Eyaz’ın yenlerinde taş vardı. Derhal onları çıkarıp mücevheri kırdı, un ufak etti. Belki o
delikanlı bu işi rüyada görmüştü de yenine, koltuğuna iki taş gizlemişti. Yusuf gibi
hani. O da işinin sonunun nereye varacağını kuyu dibinde görmüştü.
Kime fetih ve zafer, haber verirse onca murada ermede birdir, ermeme de. Kimin
payandası, sevgilinin, vuslatı olursa o, kırılmadan savaşmadan ne korkacak?
Karşısındakini mat edeceğini iyice bilen at gitmiş, fil gitmiş aldırır mı? Onca bunlar
zaten saçma şeylerdir. At arayan, atını alıp götürse al götür der, önüne düşecek o at
değil ya.
İnsan atla bir soydan olur mu? Adamın ata olan sevgisi, öne geçmek içindir. Suretler
için bu kadar elem çekme. Suret baş ağrısı olmaksızın manayı elde et. Zahit, işin
sonunu düşünür. Soru hesap günü halim ne olacak diye dertlenir. Ariflerse
başlangıçtan, önden haberdardır, sonu düşünme derdinden de kurtulmuşlardır.
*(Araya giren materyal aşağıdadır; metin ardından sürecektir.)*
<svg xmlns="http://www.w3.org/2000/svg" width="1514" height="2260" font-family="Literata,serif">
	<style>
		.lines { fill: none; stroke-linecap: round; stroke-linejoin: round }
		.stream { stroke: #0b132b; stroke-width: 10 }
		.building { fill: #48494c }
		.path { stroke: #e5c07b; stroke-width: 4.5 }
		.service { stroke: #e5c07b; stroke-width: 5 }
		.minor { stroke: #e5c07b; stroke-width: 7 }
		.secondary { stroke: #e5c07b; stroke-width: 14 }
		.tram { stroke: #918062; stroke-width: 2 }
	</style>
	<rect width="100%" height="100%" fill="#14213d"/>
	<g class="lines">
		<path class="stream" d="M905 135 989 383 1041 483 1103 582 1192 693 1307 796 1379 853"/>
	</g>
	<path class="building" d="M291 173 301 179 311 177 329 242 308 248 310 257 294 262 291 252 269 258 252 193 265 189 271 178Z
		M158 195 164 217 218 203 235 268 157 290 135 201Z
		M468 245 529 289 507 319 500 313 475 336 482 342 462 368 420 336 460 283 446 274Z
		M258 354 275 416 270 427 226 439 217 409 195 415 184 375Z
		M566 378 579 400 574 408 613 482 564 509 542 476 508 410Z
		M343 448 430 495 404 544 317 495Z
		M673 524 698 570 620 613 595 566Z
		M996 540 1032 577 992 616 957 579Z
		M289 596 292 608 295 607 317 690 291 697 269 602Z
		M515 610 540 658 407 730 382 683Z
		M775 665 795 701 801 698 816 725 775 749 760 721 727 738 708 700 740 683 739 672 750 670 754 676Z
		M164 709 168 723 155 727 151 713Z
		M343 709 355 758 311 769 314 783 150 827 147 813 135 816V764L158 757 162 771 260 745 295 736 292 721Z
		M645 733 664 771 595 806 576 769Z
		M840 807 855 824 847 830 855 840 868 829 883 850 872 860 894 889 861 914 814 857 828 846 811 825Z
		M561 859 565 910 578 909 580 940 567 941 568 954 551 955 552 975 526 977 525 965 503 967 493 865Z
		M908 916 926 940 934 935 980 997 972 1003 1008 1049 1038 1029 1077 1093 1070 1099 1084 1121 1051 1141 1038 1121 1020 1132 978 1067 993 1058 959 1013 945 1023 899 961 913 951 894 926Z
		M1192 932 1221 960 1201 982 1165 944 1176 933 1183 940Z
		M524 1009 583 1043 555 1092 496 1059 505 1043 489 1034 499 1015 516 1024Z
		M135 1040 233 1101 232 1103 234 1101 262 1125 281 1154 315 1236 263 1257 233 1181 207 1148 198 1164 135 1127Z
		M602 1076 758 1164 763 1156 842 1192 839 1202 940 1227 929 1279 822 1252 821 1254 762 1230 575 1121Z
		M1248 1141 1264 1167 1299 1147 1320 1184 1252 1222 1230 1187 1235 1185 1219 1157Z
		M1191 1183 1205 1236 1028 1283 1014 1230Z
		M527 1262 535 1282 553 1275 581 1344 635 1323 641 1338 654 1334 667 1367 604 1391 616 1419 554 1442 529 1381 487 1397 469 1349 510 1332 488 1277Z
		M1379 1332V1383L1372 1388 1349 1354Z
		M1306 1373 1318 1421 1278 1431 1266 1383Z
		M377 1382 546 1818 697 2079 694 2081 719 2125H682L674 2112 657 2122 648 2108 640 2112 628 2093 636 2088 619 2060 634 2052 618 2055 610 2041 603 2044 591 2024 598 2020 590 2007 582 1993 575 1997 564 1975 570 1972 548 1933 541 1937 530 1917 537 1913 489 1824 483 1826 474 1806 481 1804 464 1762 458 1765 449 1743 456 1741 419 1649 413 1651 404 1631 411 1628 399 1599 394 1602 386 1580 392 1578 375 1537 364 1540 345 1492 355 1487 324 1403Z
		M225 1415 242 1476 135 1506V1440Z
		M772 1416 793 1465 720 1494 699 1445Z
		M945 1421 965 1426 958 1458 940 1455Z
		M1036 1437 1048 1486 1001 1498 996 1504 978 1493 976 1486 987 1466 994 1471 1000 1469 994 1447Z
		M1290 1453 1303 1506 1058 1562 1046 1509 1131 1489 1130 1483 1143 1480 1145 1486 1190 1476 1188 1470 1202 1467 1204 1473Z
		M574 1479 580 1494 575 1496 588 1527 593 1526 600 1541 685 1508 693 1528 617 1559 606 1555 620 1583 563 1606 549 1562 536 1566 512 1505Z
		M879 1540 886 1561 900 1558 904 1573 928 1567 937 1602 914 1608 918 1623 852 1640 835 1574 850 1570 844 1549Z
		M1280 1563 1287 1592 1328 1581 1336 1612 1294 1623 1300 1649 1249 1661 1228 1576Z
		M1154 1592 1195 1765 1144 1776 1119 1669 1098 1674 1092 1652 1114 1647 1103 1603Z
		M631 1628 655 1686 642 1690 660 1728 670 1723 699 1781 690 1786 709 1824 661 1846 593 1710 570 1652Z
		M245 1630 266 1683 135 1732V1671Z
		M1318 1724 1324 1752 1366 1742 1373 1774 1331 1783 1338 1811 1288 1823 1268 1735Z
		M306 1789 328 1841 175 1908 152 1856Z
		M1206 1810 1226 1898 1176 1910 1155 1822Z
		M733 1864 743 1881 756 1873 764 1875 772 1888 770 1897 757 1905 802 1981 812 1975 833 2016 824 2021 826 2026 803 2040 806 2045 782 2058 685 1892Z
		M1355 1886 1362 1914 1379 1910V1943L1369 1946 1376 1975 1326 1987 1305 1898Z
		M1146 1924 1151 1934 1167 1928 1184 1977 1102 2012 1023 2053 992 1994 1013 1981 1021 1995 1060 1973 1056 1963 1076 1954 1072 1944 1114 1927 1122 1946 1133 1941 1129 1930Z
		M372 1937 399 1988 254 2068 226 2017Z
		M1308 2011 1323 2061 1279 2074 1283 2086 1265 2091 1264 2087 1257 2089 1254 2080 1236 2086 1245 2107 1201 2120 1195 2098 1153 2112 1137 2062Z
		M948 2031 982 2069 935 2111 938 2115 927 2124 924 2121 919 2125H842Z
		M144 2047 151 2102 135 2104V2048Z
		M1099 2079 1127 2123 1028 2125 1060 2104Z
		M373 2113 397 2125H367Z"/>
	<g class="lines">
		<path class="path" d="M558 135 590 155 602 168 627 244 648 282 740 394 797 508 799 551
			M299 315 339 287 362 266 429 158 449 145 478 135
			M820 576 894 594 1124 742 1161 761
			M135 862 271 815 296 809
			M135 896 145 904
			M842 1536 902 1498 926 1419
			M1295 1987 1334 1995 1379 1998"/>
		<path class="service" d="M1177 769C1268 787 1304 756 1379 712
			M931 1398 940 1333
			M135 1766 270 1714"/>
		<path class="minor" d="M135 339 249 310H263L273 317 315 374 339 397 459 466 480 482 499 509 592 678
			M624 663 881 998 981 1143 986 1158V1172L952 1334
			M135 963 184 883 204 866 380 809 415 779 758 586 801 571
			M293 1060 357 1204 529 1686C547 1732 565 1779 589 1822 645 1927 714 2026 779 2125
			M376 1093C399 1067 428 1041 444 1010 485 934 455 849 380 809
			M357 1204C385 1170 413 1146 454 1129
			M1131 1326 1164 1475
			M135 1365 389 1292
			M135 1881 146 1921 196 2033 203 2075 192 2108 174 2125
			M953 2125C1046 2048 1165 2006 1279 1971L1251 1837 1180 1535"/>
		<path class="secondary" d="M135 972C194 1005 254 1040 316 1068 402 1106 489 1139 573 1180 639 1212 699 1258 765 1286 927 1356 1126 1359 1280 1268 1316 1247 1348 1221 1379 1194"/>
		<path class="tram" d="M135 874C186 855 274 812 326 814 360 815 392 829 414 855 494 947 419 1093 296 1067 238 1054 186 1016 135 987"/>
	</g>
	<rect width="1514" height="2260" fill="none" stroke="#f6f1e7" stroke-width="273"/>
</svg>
Arifte arif olmadan önce korku da vardı, yalvarış da. Fakat Allah takdirini bildiğinden,
işin önünden haberdar olduğundan bu bilgi, her ikisini de ortadan kaldırmıştır.
Evvelce mercimek ektiğini bildiğinden ne mahsul elde edeceğini de bilir. Ariftir
korkudan da kurtulmuştur, ürkmeden de. Allah kılıcı, o hay huyu kesmiş, ikiye
bölmüştür. Evvelce Allahdan korkar umardı. Korku yok oldu o yalvarış meydana çıktı.
Eyaz da o değerli mücevheri kırınca beylerden yüzlerce feryat ve figan koptu. Bu ne
korkusuzluk Allah hakkı için bu nurlu mücevheri kıran kafirdir dediler. O topluluğun
hepsi de körlüklerinden padişahın inci gibi olan buyruğunu kırmıştı. Mücevherin
değeri ile sevginin sonucu gönüllerinde gizli kalmıştı.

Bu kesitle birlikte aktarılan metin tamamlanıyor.